Selon la plupart des experts, la menace du Musudan est un nouveau coup de «bluff» du «leader suprême». «Ils n'ont pas les moyens de frapper Guam. Un missile doit être testé de nombreuses fois avant d'être opérationnel et ils sont encore loin du compte en matière de ré-entrée de l'engin dans l'atmosphère», explique Antoine Bondaz, chercheur à Sciences Po et à la Direction générale de l'armement (DGA). Sans compter que le Nord ne serait pas capable de miniaturiser une arme atomique pour la monter sur un missile.

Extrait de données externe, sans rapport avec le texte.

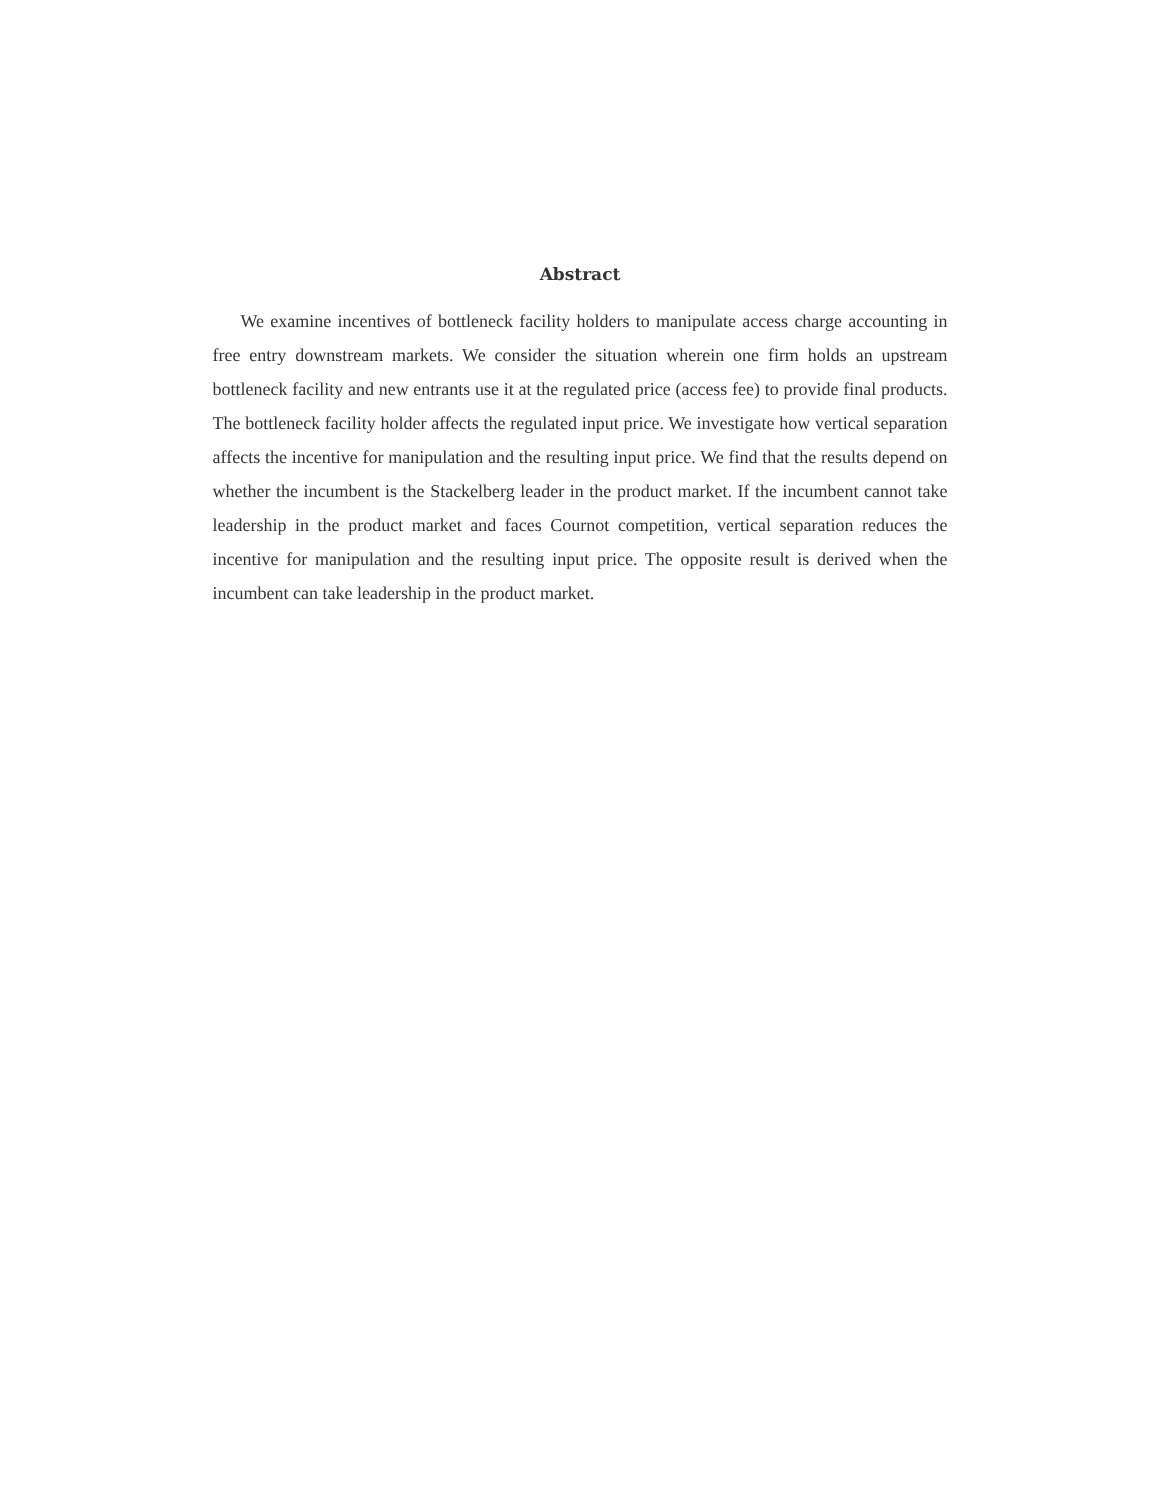Abstract
We examine incentives of bottleneck facility holders to manipulate access charge accounting in free entry downstream markets. We consider the situation wherein one firm holds an upstream bottleneck facility and new entrants use it at the regulated price (access fee) to provide final products. The bottleneck facility holder affects the regulated input price. We investigate how vertical separation affects the incentive for manipulation and the resulting input price. We find that the results depend on whether the incumbent is the Stackelberg leader in the product market. If the incumbent cannot take leadership in the product market and faces Cournot competition, vertical separation reduces the incentive for manipulation and the resulting input price. The opposite result is derived when the incumbent can take leadership in the product market.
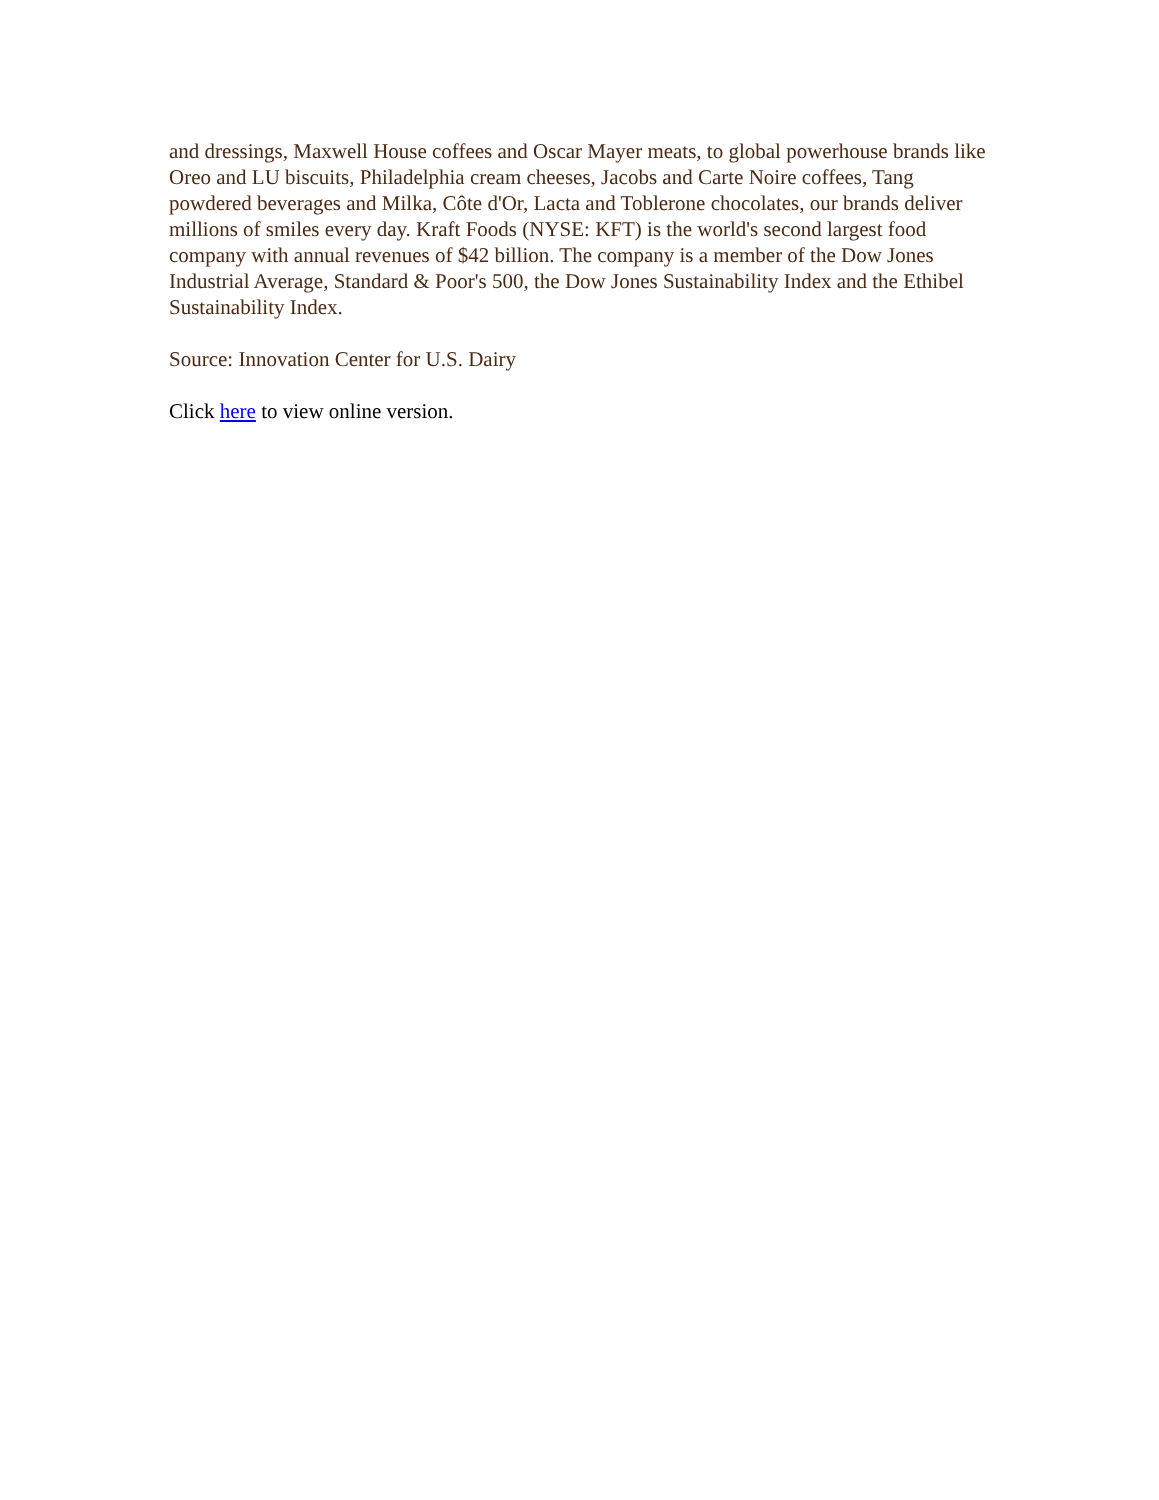and dressings, Maxwell House coffees and Oscar Mayer meats, to global powerhouse brands like Oreo and LU biscuits, Philadelphia cream cheeses, Jacobs and Carte Noire coffees, Tang powdered beverages and Milka, Côte d'Or, Lacta and Toblerone chocolates, our brands deliver millions of smiles every day. Kraft Foods (NYSE: KFT) is the world's second largest food company with annual revenues of $42 billion. The company is a member of the Dow Jones Industrial Average, Standard & Poor's 500, the Dow Jones Sustainability Index and the Ethibel Sustainability Index.
Source: Innovation Center for U.S. Dairy
Click here to view online version.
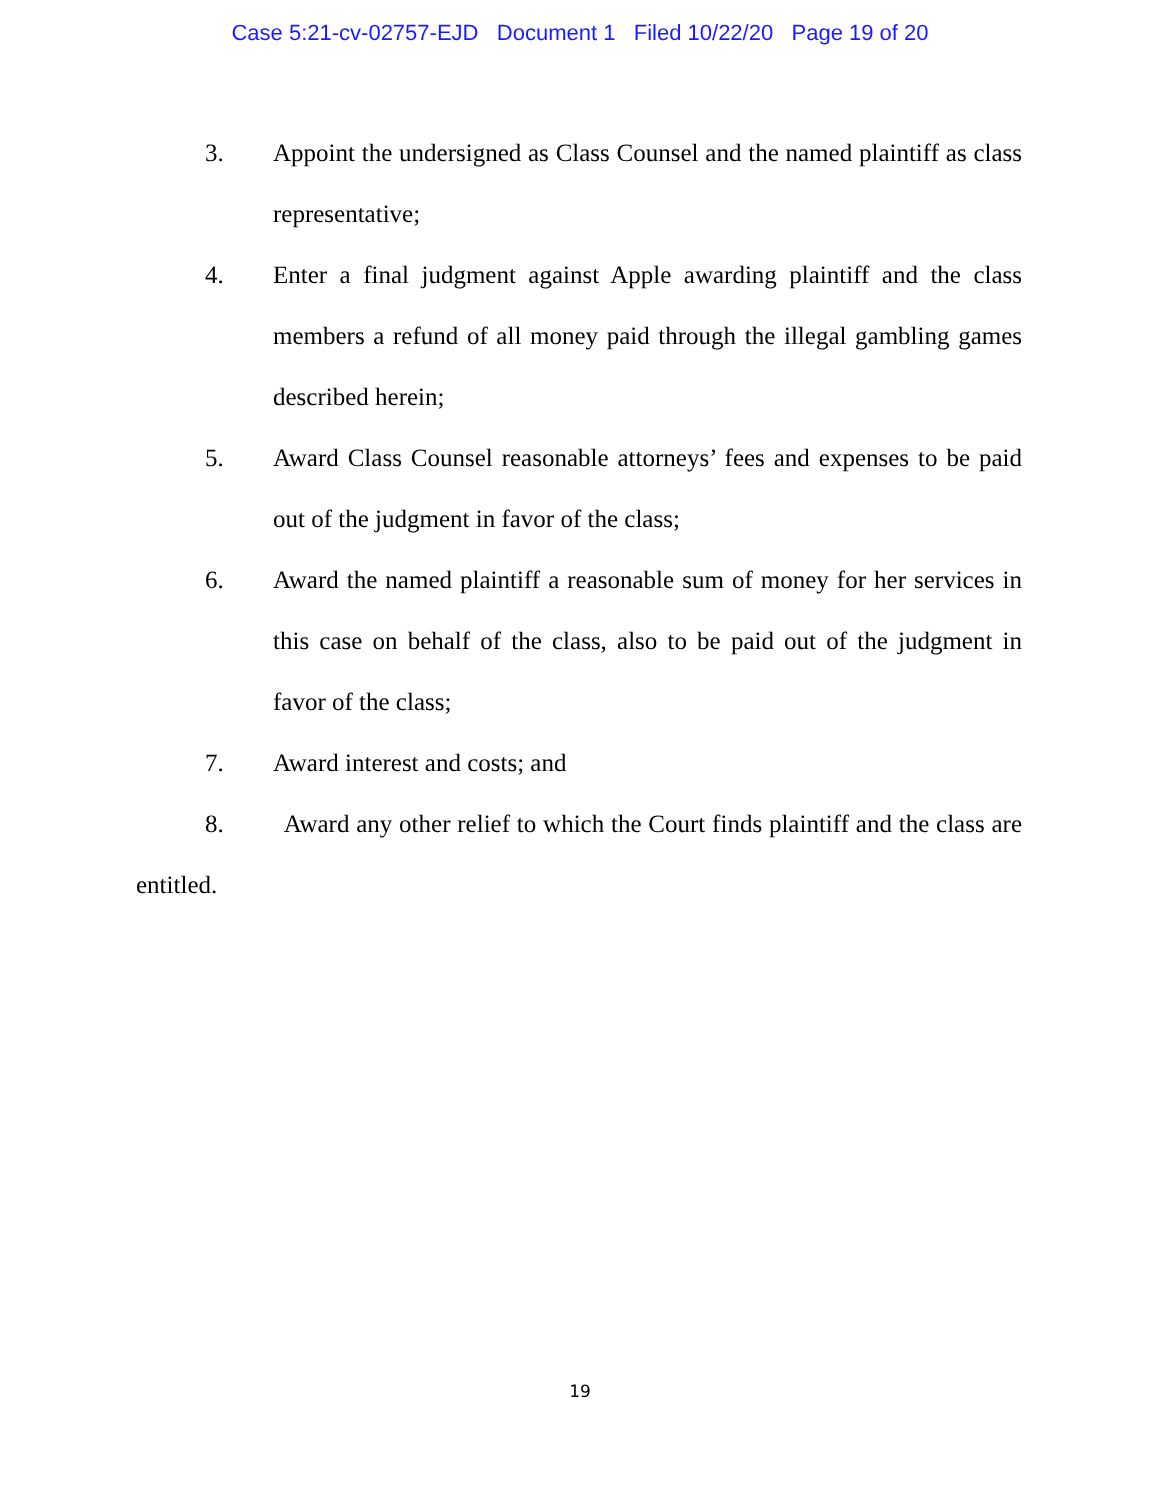Case 5:21-cv-02757-EJD Document 1 Filed 10/22/20 Page 19 of 20
3. Appoint the undersigned as Class Counsel and the named plaintiff as class representative;
4. Enter a final judgment against Apple awarding plaintiff and the class members a refund of all money paid through the illegal gambling games described herein;
5. Award Class Counsel reasonable attorneys’ fees and expenses to be paid out of the judgment in favor of the class;
6. Award the named plaintiff a reasonable sum of money for her services in this case on behalf of the class, also to be paid out of the judgment in favor of the class;
7. Award interest and costs; and
8. Award any other relief to which the Court finds plaintiff and the class are entitled.
19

En réalité, le tir de missile, qui pourrait également survenir le 15 avril, date anniversaire de Kim Il-sung, fondateur de la dynastie, est une arme politique dans la manche de son petit-fils, engagé dans un jeu de poker menteur avec Washington depuis fin janvier. «Il joue à faire peur à l'Amérique pour la contraindre à venir à la table des négociations. La Corée du Nord n'est pas une priorité pour Obama, donc Kim doit faire beaucoup de bruit dans l'espoir d'arracher des garanties de sécurité et économiques via à un traité de paix», décrypte Cheong Seong Chang, expert au Sejong Institute.
Partie de pokerAprès avoir conduit un test atomique le 12 février, menacé la Maison-Blanche de «frappe thermonucléaire» et retiré ses ouvriers du parc industriel de Kaesong, l'héritier élevé en Suisse semble déterminer à poursuivre sa surenchère. Mais les États-Unis refusent, pour l'heure, d'entrer dans son jeu.
La riposte diplomatique sera au cœur des discussions entre la présidente sud-coréenne Park Geun-hye et John Kerry, qui arrive du G8 de Londres pour rappeler l'engagement des États-Unis à défendre son allié. En cas de tir, les alliés demanderont une réunion d'urgence du Conseil de sécurité, loin des espoirs de négociations bilatérales formés par Pyongyang. «Si les Américains acceptent de lui parler, Kim aura gagné son pari», juge Bondaz. La partie de poker n'est pas terminée.